Besides the reasons listed in the Vivaldi&co open letter, NCC also argued that surveillance-based advertising could be used to manipulate the public and discriminate at scale and to launch cyber-attacks and defraud, spy, or infect selected user groups with malware.
Another similar effort comes from the Ban Surveillance Advertising, a coalition of tens of NGOs from across the world that began operating in March this year, and which also asked government leaders through an open letter to ban surveillance advertising, citing past cases where targeted advertising platforms helped promote fringe conspiracy theories, anti-vaccine campaigns, and radical groups that threatened their countries’ democracies.
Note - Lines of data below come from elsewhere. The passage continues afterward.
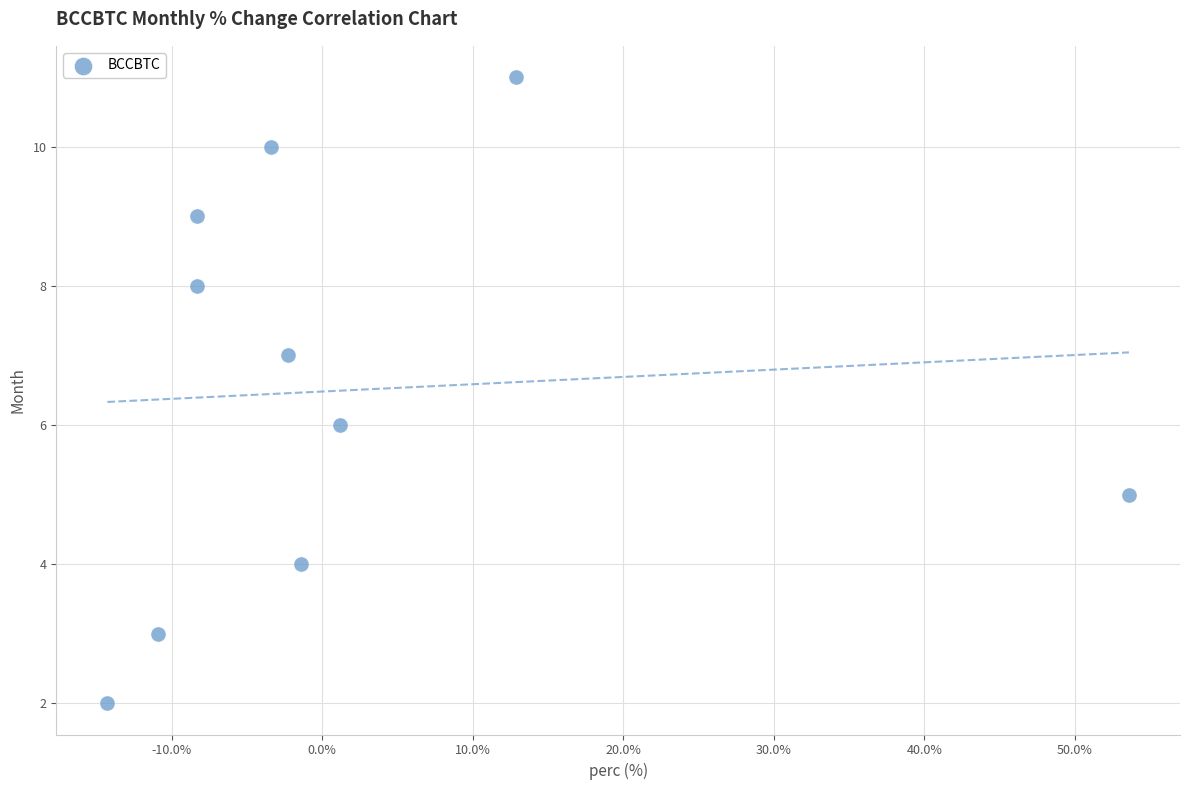

What is the range of Y values (max minus min)?

9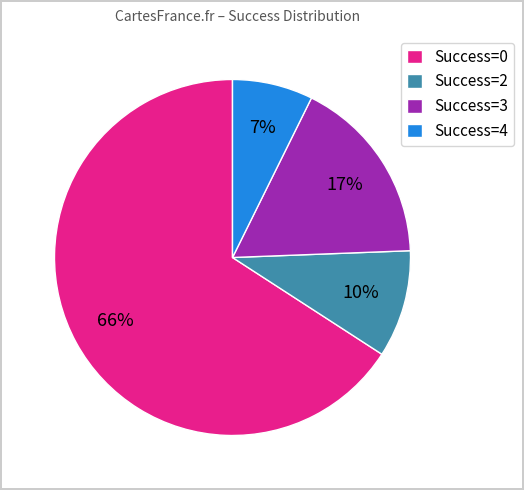

To the nearest percent, what is the difference between the largest and smallest slice percentages?

59%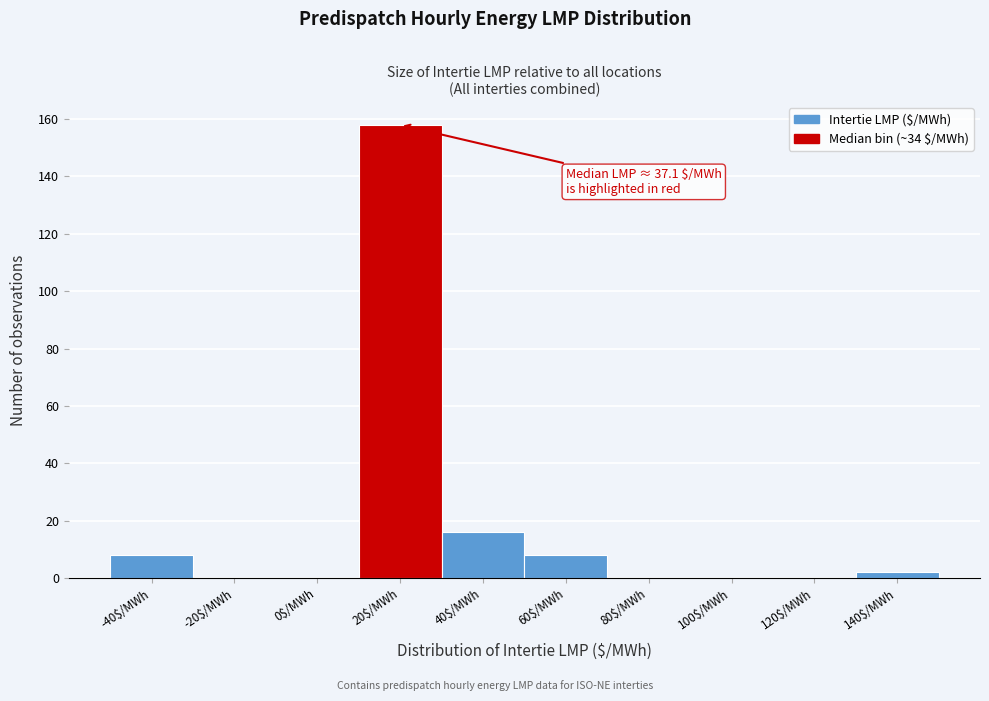

Where is the data nearest to the value 79?

40$/MWh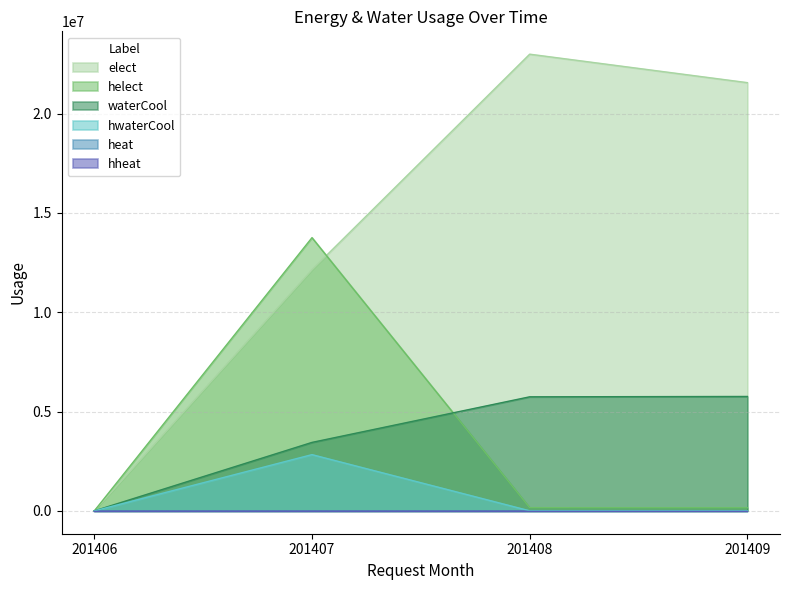

What is the total value across all series at 201408?

28900897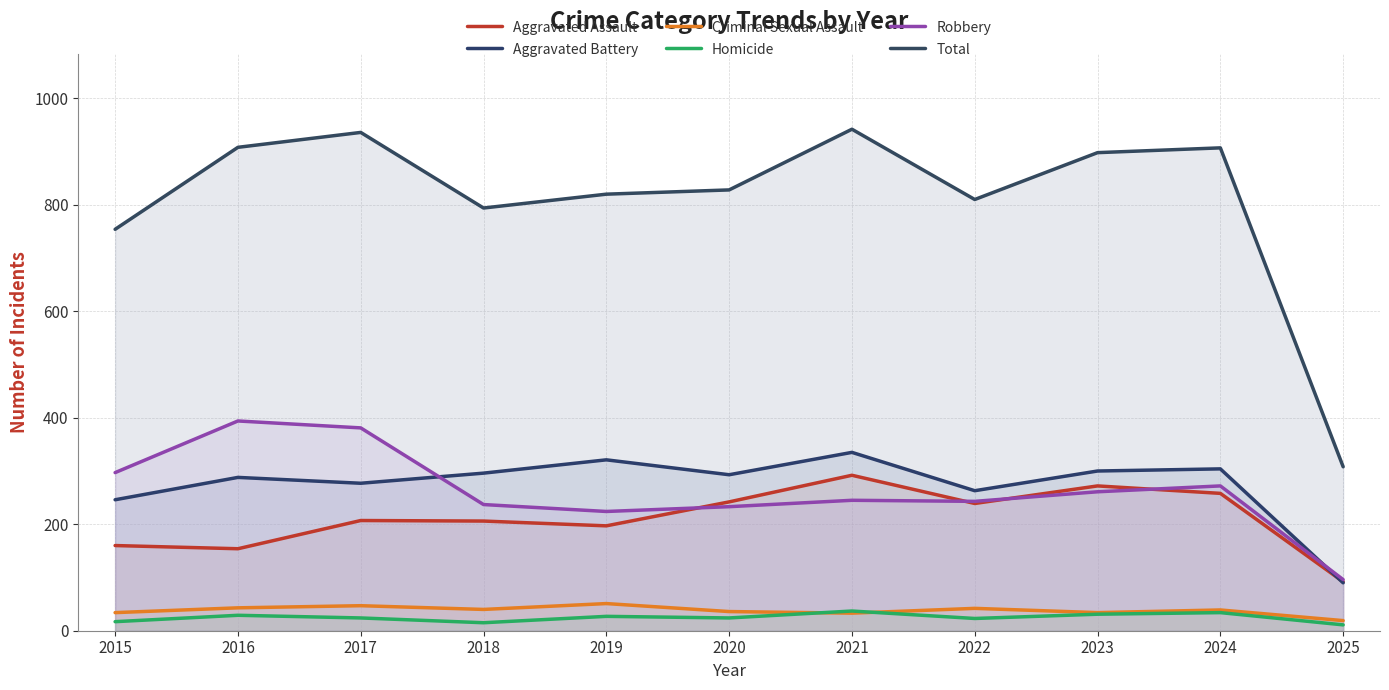

At which label does Criminal Sexual Assault reach its peak?

2019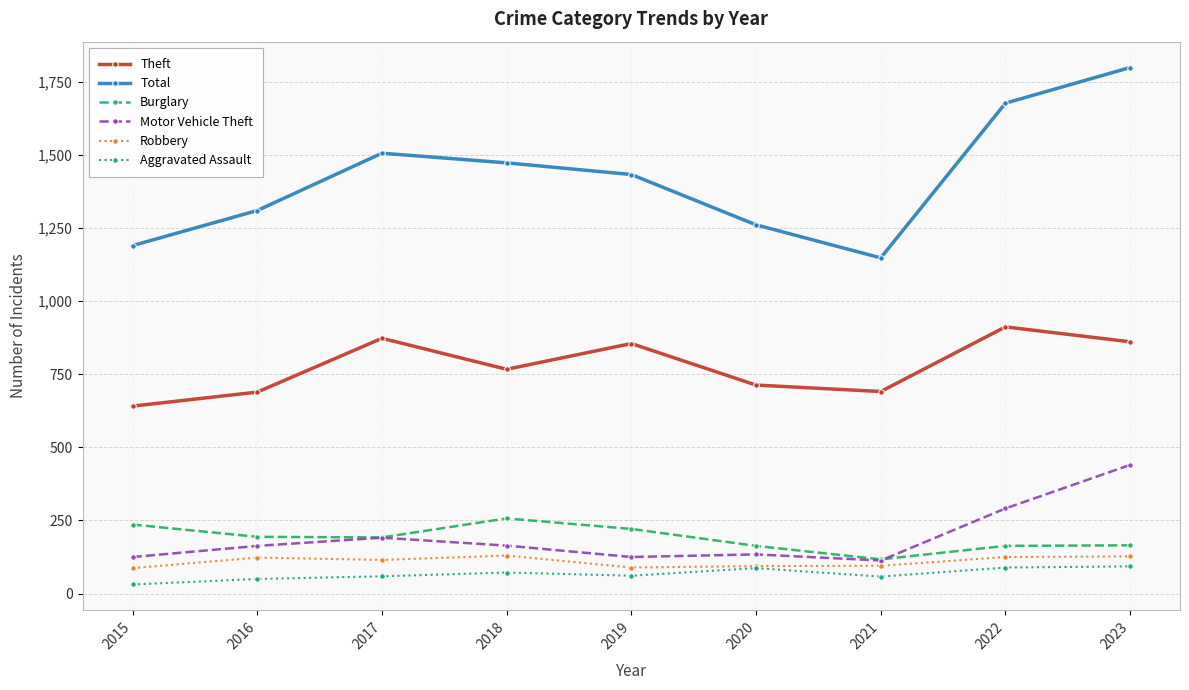

True or false: Total and Theft intersect in this chart.

False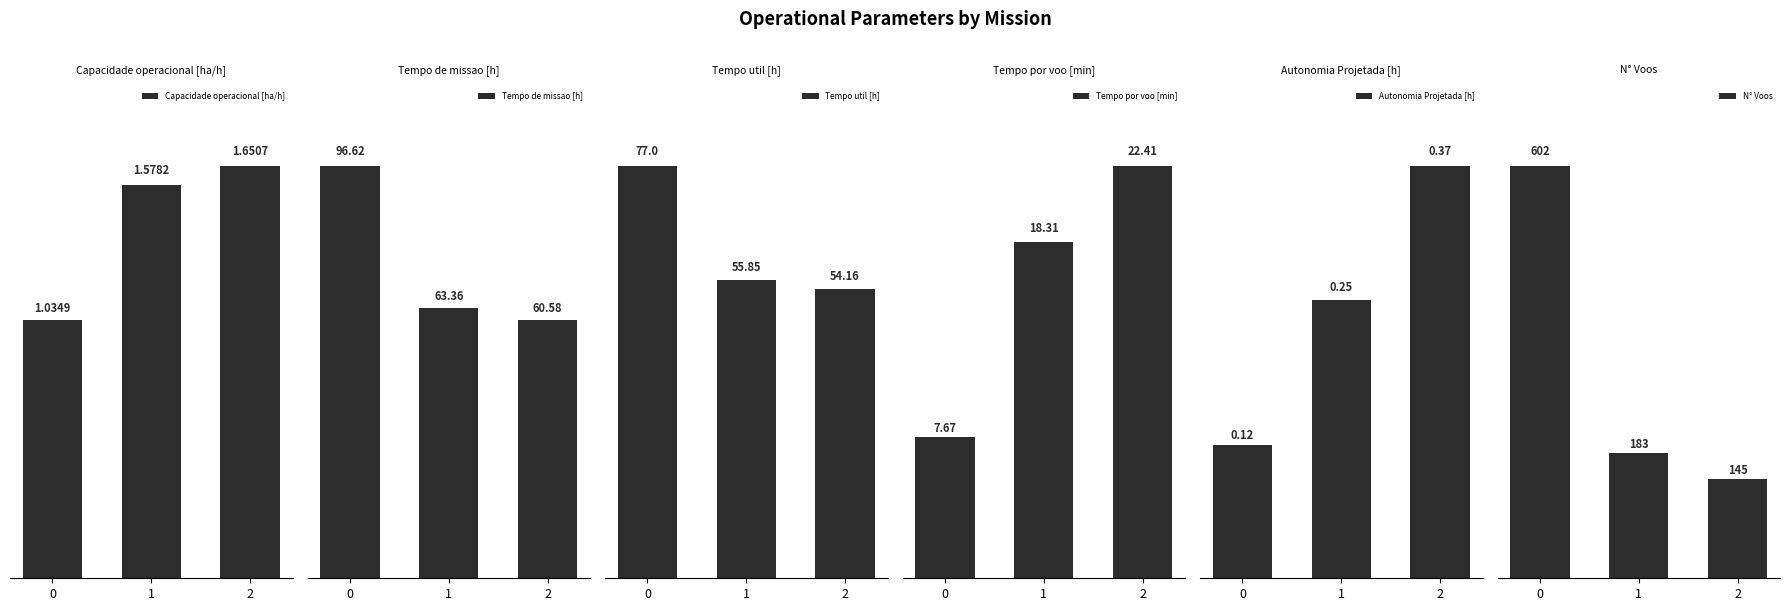

Is it true that Capacidade operacional [ha/h] equals 2.8 at 2?

False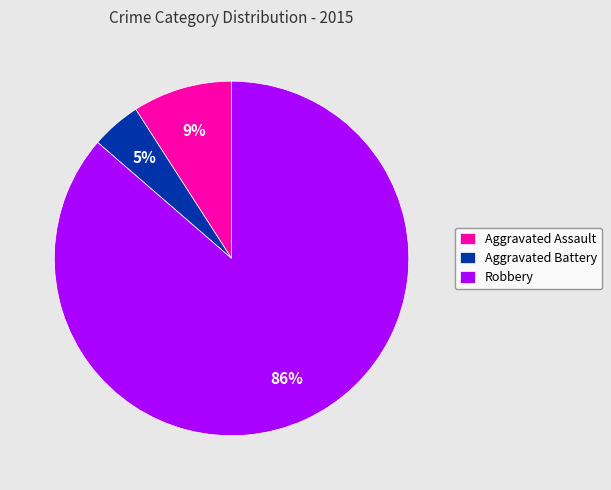

What is the majority slice?

Robbery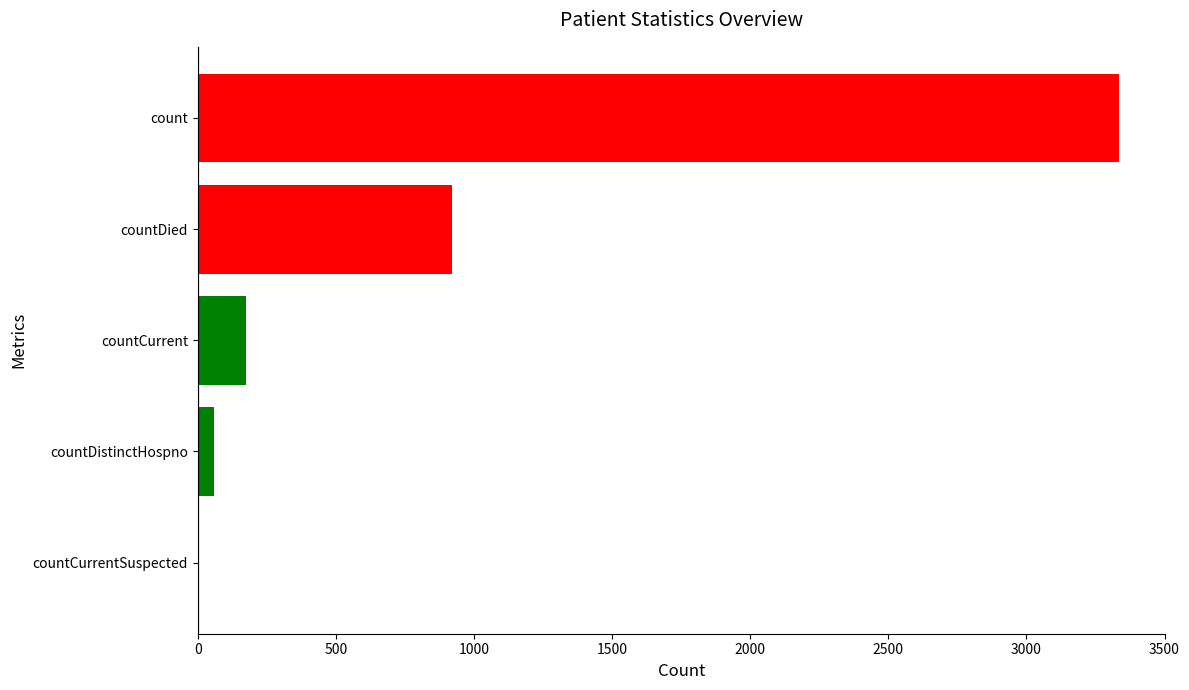

What is the change in value from countCurrentSuspected to countCurrent?

+176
Today’s open letter is part of a constant pressure put on officials to look into the practice. In the EU, where privacy rights are taken more seriously than the US, these lobby efforts have resulted in both the European Data Protection Supervisor (EDPS) and the European Parliament open official inquiries into targeted ads and modern ad-tech practices where data is dogpiled and used without restrictions or second thoughts of user privacy.
A staunch critic of surveillance-based advertising has been Apple CEO Tim Cook, who has used the fact that Apple does not run an ad-tech branch to attack rivals for their practices and promote Apple products as more private alternatives to similar offerings from competitors.